[Data for processing]
===============

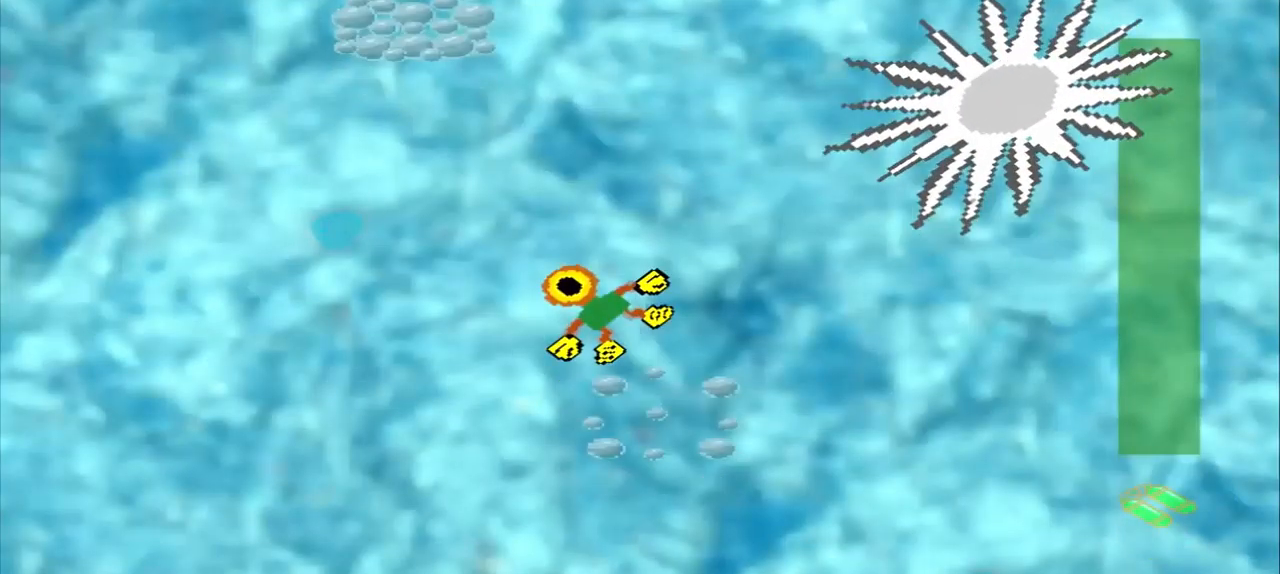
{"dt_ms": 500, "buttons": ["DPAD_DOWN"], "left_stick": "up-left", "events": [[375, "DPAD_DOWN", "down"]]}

===============

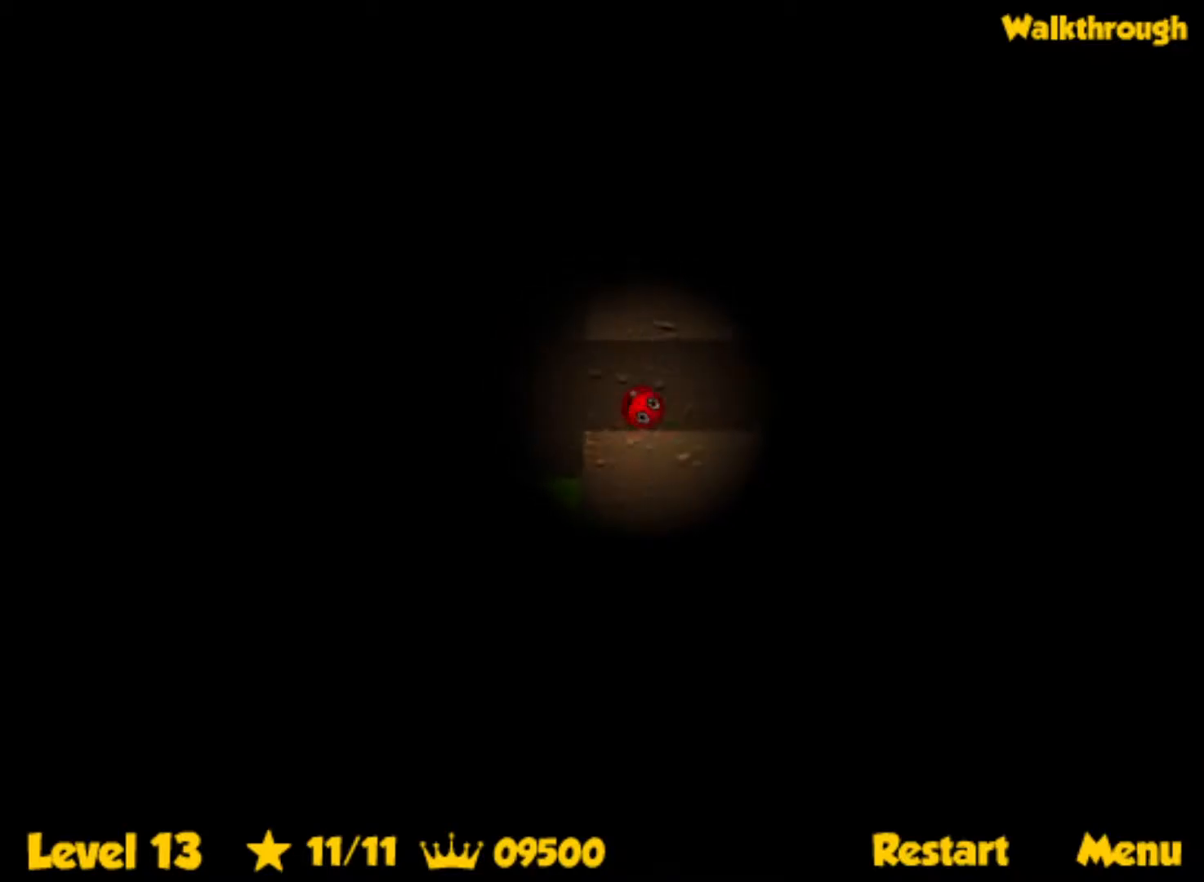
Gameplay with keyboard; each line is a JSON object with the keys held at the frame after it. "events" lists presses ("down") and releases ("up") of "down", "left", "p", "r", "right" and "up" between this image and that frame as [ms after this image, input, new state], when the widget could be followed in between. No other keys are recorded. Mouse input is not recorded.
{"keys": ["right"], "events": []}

===============

[Prompt]
Only lines with the word "right" count here; copy every one from the records.

[Written answer]
Gameplay with keyboard; each line is a JSON object with the keys held at the frame after it. "events" lists presses ("down") and releases ("up") of "down", "left", "p", "r", "right" and "up" between this image and that frame as [ms after this image, input, new state], when the widget could be followed in between. No other keys are recorded. Mouse input is not recorded.
{"keys": ["right"], "events": []}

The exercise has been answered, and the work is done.